Une manière de lire ignatienne

La lecture d’un texte, d’un livre, d’une lettre, d’un journal etc. peut être un « exercice spirituel » selon la manière dont nous nous y prenons. La spiritualité ignatienne nous invite à « chercher et trouver Dieu en toutes choses » - donc aussi à travers nos lectures.
La lecture « spirituelle » ouvre ma pensée et mon cœur ; elle interpelle, élargit, nourrit et approfondit ma perception de la réalité et de mon vécu et me fait avancer sur mon chemin de foi et dans ma relation à Dieu. Alors : comment lire pour que mon âme en tire profit ?

Je choisis ce que je veux lire : selon mon goût ou mon désir, ou en fonction de ce dont j’ai besoin en ce moment.
Je cherche un endroit calme et une position commode qui me semblent aidants et bienfaisants.
Je détermine le temps que je souhaite consacrer à cette lecture aujourd’hui.

Je me dispose intérieurement : je me rappelle que Dieu est avec moi. Dieu est présent ; je me rends présent à Dieu.

Je lis le texte choisi lentement.
Un crayon à la main, je peux mieux repérer ce qui me frappe ; je marque le texte de quelques symboles tels que :

 ? ce qui me pose question
 ! ce qui est important, ce qui s’est éclairé pour moi
i ce qui m’interpelle, me met en question ou me donne une impulsion
= ce qui correspond à mon expérience
=> ce qui me touche
>< ce qui me heurte, mon désaccord
... ce à quoi j’aimerais m’attarder, réfléchir encore...

Il va de soi que chacun peut inventer ses propres symboles !

Je lis et relis. Je m’arrête et je continue. Je n’ai pas de hâte. Je prends le temps de voir, d’entendre, de goûter, d’être touché, jusqu’à pouvoir recueillir ce qui m’est adressé.

Après la lecture, pour tirer davantage profit de l’un ou l’autre passage, je peux :

  • copier (ou calligraphier) un mot, une phrase, un paragraphe ;
  • revenir là où j’ai trouvé du goût ;
  • méditer une partie qui m’a beaucoup plu, qui m’a particulièrement interpellé ou touché ;
  • me demander en quoi cet extrait rejoint ma vie, mes questionnements du moment ;
  • prendre un temps de prière explicite à partir de cela.

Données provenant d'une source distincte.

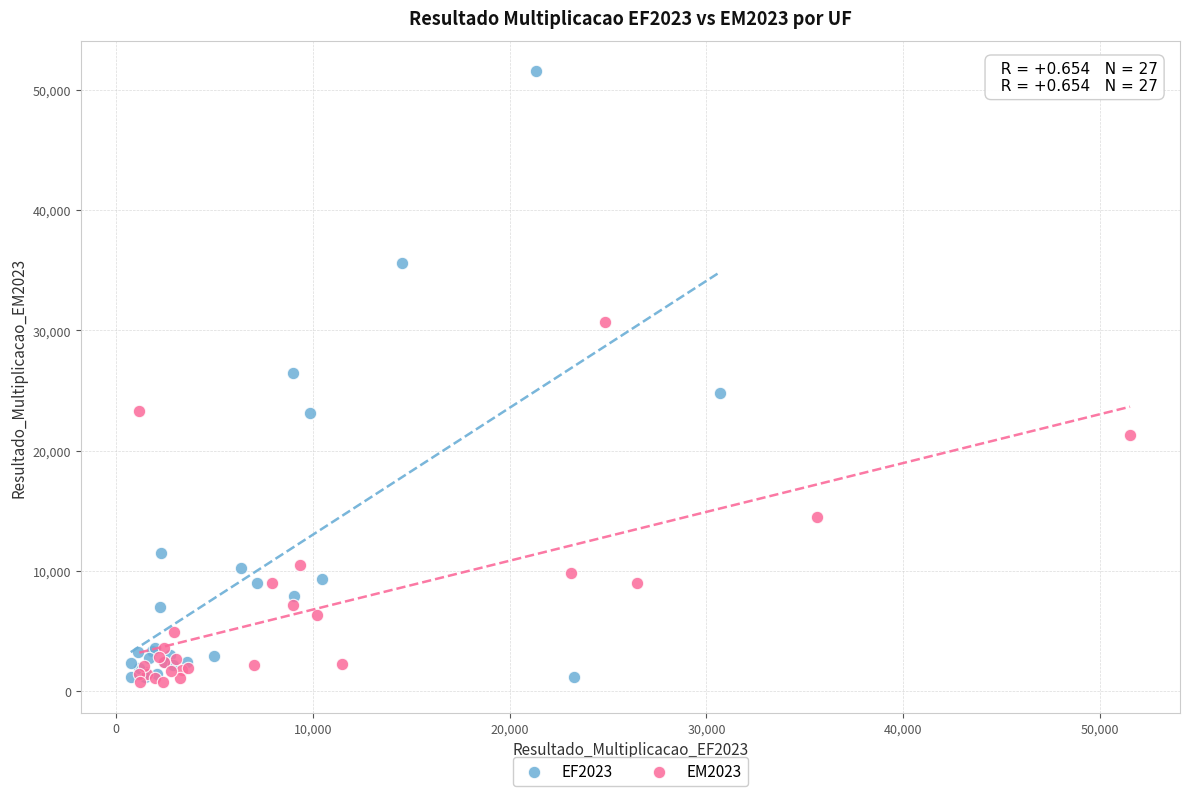

Which series reaches the maximum Y coordinate?

EF2023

Ou encore : je peux me poser les questions « ignatiennes » :

  • Qu’est-ce qui m’a le plus touché ?
  • En quoi ce que j’ai lu rejoint-il ma vie ?
  • Comment puis-je intégrer (mettre en oeuvre) dans ma vie quotidienne ce qui m’est apparu comme important ?

Il est aussi profitable de partager avec quelqu’un une découverte, un fruit de ma lecture.

Parmi toutes ces propositions, je choisis ce qui m’aide « davantage » à progresser.